------ Information shown
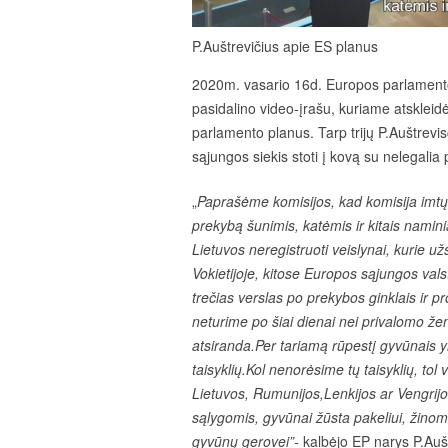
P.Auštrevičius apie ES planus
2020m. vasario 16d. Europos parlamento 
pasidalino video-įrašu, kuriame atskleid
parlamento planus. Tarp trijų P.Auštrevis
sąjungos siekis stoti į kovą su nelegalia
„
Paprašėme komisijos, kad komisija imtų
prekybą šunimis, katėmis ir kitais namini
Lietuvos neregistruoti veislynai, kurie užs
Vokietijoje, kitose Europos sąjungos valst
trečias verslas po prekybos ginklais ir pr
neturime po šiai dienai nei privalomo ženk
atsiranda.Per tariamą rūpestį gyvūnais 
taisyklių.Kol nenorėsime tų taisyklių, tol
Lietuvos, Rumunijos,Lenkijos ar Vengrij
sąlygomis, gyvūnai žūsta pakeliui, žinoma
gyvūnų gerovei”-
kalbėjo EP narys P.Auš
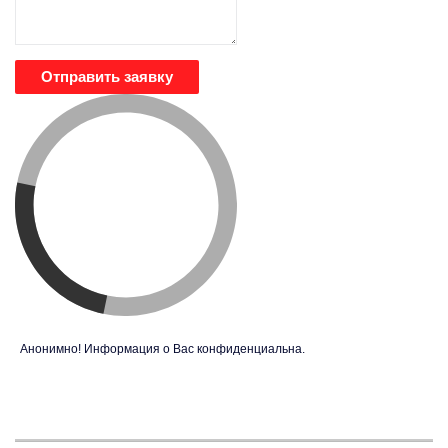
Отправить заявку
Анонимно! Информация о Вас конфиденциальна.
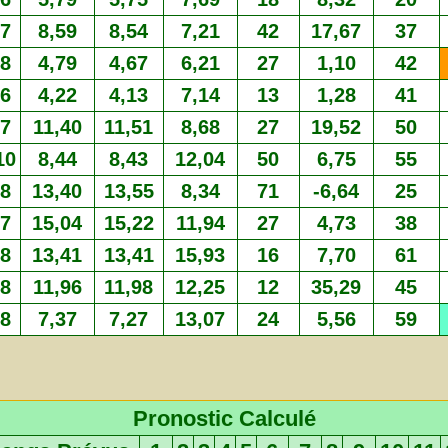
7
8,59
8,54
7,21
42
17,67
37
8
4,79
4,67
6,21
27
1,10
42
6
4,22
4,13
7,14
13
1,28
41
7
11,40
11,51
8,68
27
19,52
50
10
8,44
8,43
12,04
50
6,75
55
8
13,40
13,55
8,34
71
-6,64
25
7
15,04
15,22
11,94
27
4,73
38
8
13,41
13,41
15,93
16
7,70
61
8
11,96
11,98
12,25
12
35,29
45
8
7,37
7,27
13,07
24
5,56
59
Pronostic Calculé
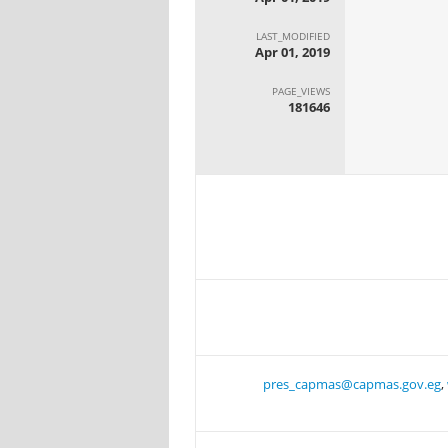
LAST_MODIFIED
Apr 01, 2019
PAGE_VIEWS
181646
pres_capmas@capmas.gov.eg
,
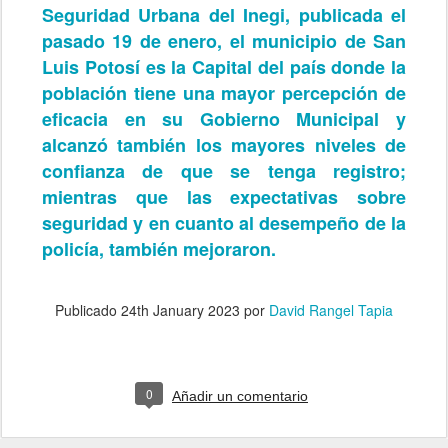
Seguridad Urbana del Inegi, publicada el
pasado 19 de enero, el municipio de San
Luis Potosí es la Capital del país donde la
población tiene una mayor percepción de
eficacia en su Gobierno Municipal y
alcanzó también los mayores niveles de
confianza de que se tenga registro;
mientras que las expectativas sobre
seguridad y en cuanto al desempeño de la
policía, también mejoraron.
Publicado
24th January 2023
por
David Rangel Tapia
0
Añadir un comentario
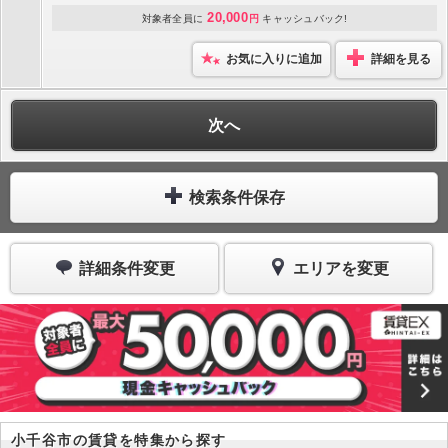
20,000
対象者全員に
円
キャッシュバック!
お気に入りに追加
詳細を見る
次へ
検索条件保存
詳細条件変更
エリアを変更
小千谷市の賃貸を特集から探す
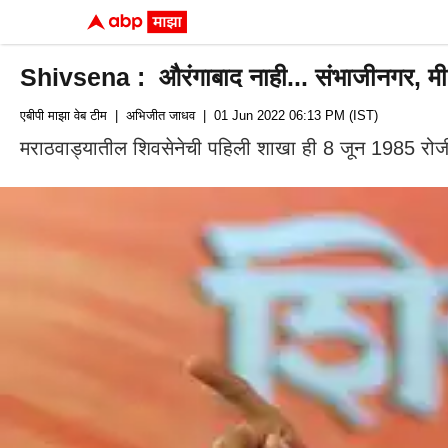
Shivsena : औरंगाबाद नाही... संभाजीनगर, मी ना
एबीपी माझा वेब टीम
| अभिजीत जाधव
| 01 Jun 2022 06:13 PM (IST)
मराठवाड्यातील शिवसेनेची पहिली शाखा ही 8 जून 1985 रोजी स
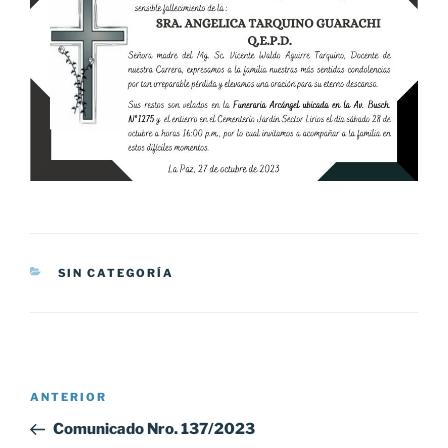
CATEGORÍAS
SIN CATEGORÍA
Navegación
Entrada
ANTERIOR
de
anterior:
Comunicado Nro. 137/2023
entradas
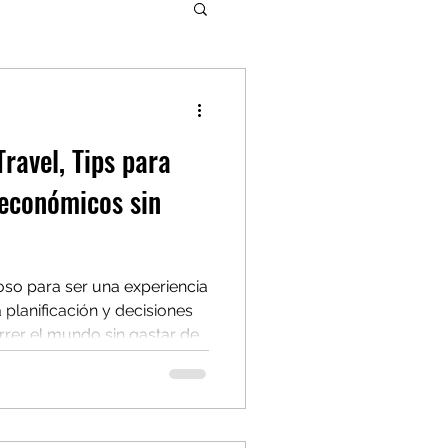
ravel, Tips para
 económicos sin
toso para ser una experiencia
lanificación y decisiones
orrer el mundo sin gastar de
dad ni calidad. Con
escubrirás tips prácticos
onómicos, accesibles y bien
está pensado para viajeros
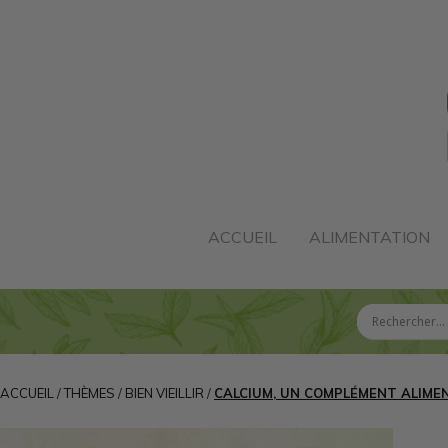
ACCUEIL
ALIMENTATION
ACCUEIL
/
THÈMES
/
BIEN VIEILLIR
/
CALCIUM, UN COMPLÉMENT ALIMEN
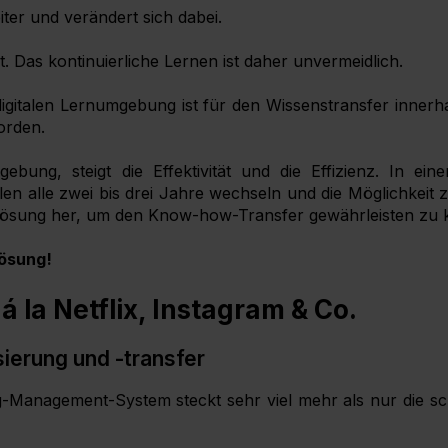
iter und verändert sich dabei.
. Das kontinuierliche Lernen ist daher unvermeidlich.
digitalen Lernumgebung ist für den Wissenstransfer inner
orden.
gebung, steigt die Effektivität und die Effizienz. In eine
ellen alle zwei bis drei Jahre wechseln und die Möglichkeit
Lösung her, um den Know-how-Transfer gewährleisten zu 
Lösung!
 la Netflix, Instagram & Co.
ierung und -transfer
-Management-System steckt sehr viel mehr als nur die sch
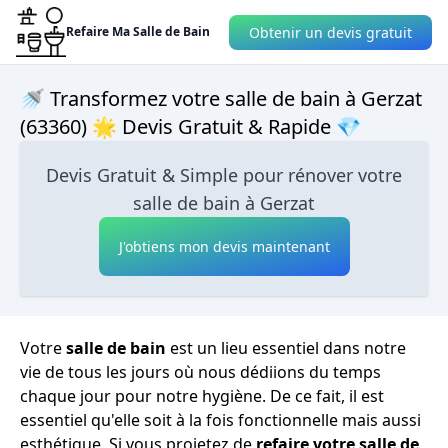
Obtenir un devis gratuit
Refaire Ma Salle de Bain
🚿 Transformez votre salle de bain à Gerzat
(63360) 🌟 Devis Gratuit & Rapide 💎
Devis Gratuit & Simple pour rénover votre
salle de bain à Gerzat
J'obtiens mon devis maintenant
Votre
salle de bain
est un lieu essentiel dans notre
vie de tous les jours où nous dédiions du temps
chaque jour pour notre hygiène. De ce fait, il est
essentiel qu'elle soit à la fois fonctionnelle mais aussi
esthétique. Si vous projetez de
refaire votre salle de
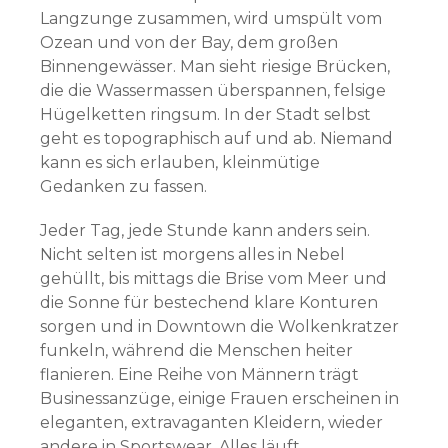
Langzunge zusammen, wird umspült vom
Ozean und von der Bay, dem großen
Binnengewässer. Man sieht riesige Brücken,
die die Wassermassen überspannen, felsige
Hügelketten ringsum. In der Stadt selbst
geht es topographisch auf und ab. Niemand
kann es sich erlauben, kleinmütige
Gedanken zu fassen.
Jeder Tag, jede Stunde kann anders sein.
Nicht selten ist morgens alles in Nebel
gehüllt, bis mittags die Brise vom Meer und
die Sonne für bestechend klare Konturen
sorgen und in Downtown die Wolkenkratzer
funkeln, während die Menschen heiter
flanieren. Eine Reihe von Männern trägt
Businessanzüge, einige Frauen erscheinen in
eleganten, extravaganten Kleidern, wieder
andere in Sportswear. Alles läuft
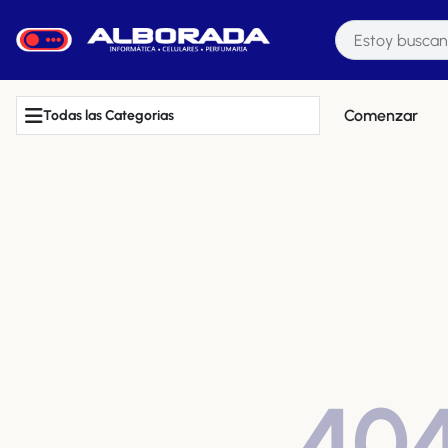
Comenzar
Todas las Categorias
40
------------
------ Information shown
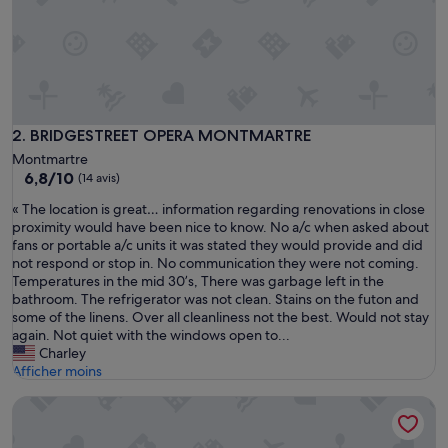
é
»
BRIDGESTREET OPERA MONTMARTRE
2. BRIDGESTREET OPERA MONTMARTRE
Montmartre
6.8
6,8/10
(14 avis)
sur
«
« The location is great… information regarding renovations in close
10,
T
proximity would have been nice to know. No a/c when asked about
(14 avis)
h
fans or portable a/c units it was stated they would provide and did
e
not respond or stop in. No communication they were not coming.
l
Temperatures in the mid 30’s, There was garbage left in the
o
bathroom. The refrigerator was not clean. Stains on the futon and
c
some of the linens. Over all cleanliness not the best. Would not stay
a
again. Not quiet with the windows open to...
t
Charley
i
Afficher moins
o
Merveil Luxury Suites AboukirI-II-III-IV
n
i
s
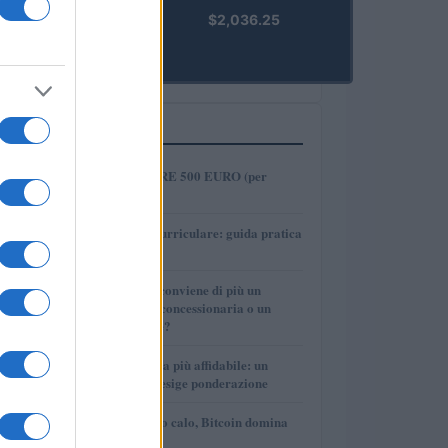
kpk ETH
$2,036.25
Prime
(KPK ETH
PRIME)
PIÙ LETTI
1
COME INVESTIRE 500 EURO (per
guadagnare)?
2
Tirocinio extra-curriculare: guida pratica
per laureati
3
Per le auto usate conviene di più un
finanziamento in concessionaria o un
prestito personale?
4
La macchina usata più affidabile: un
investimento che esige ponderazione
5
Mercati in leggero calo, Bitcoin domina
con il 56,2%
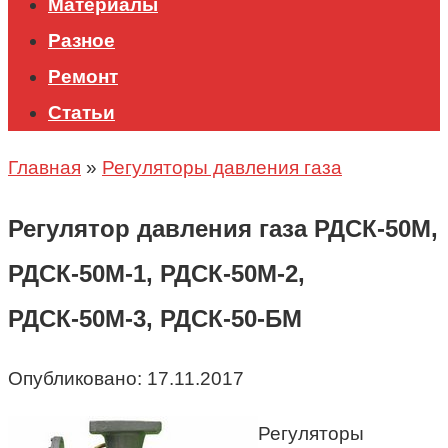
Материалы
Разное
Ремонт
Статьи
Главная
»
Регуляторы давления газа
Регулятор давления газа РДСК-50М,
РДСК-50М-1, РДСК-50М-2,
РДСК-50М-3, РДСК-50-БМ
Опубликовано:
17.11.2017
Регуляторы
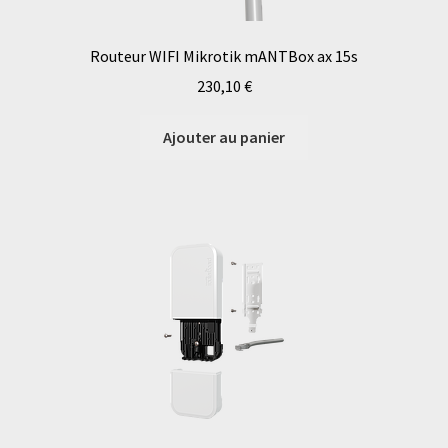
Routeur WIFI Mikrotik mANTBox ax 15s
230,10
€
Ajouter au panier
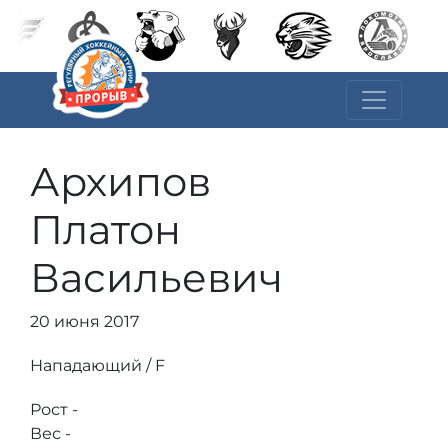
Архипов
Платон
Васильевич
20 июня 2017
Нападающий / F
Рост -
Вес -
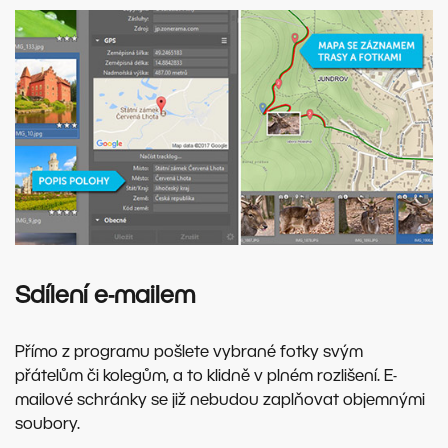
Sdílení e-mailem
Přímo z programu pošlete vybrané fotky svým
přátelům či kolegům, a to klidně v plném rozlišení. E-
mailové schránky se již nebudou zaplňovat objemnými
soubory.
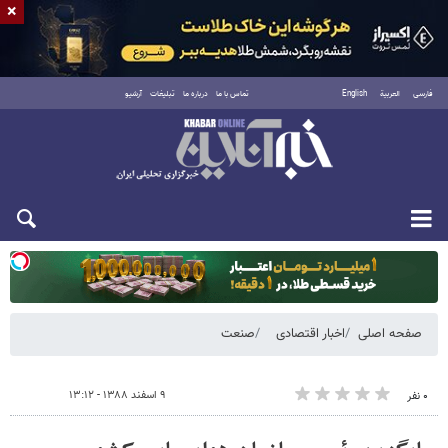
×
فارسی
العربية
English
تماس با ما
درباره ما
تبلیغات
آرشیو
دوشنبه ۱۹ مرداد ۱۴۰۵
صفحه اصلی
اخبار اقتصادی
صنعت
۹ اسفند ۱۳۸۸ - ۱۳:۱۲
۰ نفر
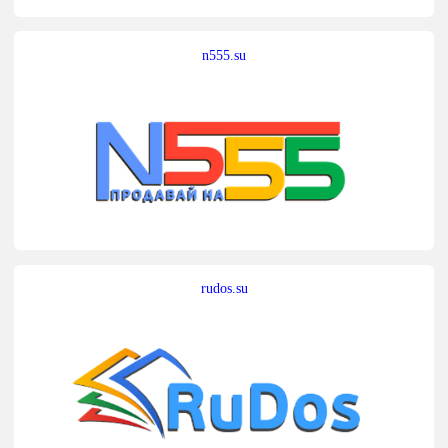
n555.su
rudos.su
------------
------ Information shown
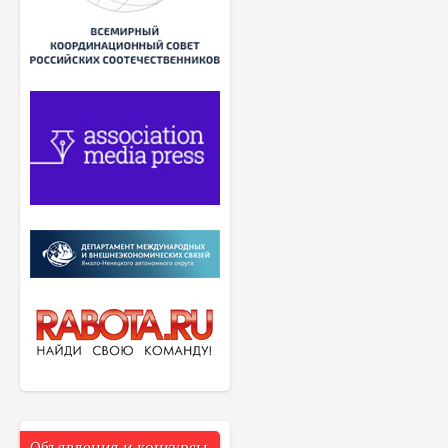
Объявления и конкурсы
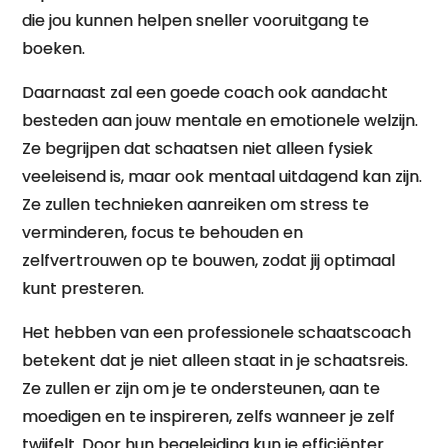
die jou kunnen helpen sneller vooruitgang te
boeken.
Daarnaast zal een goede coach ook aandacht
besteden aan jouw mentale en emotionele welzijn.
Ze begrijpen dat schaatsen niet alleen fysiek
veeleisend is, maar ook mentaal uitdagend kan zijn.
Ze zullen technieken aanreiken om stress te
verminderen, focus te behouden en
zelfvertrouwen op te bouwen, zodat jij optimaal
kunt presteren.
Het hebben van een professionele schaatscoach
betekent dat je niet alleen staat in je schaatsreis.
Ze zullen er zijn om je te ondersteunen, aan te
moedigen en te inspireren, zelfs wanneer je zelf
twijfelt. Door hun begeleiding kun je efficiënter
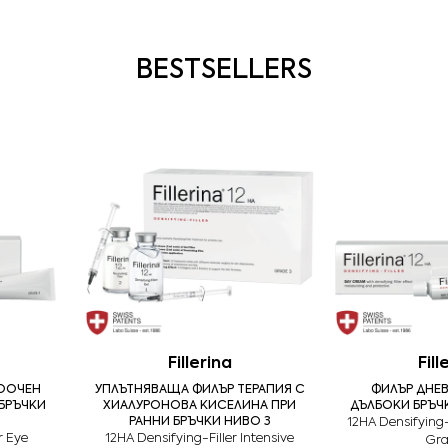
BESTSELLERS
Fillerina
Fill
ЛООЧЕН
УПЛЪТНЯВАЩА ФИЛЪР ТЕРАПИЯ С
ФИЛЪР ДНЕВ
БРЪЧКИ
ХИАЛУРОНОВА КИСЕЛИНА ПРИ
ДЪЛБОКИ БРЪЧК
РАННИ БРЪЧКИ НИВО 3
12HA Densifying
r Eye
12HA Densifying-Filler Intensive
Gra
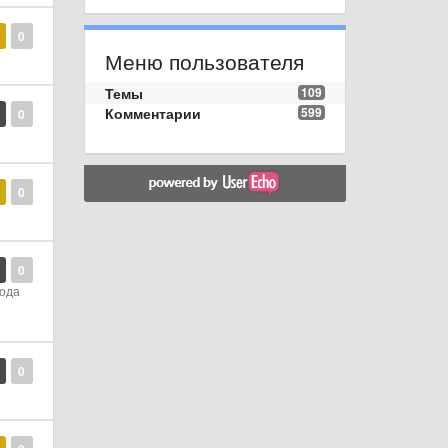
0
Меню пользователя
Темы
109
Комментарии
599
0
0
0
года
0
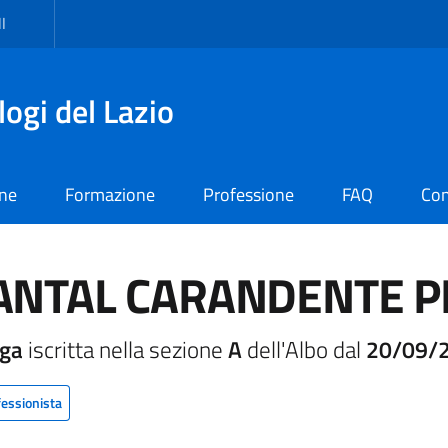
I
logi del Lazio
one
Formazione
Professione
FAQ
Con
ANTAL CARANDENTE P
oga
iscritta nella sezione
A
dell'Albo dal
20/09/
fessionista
------------
Required work »
Reproduce verbatim the rows from the line containing "P.Auštrevičius apie ES planus" through the line containing "trečias verslas po prekybos ginklais ir pr", including both of those lines.

Result of the exercise »
P.Auštrevičius apie ES planus
2020m. vasario 16d. Europos parlamento 
pasidalino video-įrašu, kuriame atskleid
parlamento planus. Tarp trijų P.Auštrevis
sąjungos siekis stoti į kovą su nelegalia
„
Paprašėme komisijos, kad komisija imtų
prekybą šunimis, katėmis ir kitais namini
Lietuvos neregistruoti veislynai, kurie užs
Vokietijoje, kitose Europos sąjungos valst
trečias verslas po prekybos ginklais ir pr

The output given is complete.